In Engineering Insights we use two variables to indicate how we want our systems to behave (using NODE_ENV) and which environment they are running in (using ENVIRONMENT)

  • NODE_ENV is left unset locally, set to "test" when running test suites (forced by Jest) and to "production" when the code is deployed anywhere. If we're deploying to Heroku then they will set NODE_ENV to "production" by default.
  • ENVIRONMENT is usually left unset locally and set to "test" or "prod" when deployed to either environment.

There are two issues we find with this:

  1. As Sam alludes to above, it's not clear what the difference is between the two variables
  2. The value "test" to indicate deployment environment should probably be "staging" to avoid confusion.

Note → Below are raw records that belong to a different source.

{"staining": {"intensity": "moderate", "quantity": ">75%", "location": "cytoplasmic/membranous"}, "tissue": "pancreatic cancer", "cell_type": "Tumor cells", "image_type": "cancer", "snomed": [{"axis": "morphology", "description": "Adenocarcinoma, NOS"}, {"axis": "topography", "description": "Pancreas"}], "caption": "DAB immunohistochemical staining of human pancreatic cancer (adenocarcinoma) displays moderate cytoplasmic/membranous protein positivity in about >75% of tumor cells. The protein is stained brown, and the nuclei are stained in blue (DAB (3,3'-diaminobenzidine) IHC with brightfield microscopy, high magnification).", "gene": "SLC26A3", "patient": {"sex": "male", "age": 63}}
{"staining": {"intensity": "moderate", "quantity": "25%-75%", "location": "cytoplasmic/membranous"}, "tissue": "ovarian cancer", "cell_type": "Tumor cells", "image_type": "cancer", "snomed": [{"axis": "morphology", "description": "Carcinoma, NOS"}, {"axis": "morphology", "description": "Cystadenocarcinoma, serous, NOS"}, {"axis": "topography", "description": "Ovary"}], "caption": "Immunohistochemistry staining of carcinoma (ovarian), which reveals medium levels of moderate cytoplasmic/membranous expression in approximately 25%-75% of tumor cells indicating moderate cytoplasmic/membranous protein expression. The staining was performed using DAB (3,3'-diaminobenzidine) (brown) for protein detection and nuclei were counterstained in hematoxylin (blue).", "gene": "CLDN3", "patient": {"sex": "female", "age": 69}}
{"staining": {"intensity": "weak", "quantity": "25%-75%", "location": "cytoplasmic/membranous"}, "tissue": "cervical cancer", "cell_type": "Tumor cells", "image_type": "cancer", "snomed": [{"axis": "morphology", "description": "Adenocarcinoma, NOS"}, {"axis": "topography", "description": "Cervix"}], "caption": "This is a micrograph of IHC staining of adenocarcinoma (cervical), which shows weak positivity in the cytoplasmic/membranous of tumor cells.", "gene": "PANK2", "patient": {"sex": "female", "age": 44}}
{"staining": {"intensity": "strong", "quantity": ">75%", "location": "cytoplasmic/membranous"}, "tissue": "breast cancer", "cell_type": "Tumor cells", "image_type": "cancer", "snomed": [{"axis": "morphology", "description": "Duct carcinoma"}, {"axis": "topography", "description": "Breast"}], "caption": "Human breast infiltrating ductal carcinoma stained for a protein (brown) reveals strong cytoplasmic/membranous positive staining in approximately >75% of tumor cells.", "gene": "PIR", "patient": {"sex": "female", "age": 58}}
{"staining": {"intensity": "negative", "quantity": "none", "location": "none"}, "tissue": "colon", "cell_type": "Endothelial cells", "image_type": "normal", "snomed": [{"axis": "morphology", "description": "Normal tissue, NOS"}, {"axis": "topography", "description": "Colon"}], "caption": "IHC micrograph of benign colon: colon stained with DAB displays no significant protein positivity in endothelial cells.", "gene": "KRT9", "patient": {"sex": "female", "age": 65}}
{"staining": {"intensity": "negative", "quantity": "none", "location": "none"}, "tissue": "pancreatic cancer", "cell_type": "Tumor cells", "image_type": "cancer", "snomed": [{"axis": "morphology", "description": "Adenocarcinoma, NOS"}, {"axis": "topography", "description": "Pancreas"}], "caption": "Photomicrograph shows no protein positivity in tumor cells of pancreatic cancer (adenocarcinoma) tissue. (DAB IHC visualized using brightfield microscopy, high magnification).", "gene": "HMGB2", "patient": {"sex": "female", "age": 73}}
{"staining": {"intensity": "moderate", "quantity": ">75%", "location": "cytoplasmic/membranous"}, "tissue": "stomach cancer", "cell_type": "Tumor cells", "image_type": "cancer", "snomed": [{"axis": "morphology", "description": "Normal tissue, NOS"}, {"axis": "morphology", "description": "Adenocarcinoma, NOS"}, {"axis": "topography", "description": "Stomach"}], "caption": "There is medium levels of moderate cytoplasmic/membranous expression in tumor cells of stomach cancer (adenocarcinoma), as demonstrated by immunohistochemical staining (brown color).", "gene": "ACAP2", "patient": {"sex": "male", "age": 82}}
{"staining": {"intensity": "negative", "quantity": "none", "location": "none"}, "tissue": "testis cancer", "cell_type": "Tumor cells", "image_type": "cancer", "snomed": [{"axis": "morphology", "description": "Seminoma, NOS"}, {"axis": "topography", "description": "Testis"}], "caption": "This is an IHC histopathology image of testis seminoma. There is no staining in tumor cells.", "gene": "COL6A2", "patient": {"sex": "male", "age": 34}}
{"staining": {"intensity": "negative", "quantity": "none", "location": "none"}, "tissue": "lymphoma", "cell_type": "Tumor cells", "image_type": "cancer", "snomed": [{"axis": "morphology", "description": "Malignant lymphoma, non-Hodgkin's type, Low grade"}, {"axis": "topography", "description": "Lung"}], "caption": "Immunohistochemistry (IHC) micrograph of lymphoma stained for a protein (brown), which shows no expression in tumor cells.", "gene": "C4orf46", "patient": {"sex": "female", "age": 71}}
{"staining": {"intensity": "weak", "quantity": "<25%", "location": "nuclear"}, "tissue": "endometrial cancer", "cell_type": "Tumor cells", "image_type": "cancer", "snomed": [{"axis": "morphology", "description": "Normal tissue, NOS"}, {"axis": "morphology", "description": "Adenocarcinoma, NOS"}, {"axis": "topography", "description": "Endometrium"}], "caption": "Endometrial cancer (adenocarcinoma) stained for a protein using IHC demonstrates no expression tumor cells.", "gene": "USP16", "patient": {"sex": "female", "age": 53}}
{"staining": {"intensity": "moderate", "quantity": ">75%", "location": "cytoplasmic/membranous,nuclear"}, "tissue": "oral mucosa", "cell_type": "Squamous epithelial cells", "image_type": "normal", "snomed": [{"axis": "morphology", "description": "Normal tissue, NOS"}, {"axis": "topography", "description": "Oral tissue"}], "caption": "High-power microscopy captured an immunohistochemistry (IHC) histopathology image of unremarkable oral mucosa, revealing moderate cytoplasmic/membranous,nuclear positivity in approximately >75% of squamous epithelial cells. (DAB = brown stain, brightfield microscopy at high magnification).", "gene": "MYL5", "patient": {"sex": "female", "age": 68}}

OK I think it makes sense to choose a main one, I prefer DEPLOYMENT_ENVIRONMENT too because it's explicit.

RELEASE_ENV is used quite extensively and it's also named fairly sensibly so I'll include this one. I'm going to exclude DEPLOY_STAGE because it's very specific to two Customer Products serverless apps and I'm happy to change them.

Although I dislike ENVIRONMENT, it's actually quite widely used so I'll include this too.

We'll end up with this:

const environment =
	process.env.DEPLOYMENT_ENVIRONMENT ||
	process.env.RELEASE_ENV ||
	process.env.ENVIRONMENT ||
	process.env.NODE_ENV ||
	'development';

@sjparkinson @i-like-robots I'll open a PR and we can discuss further there if you're not keen on any decisions I make.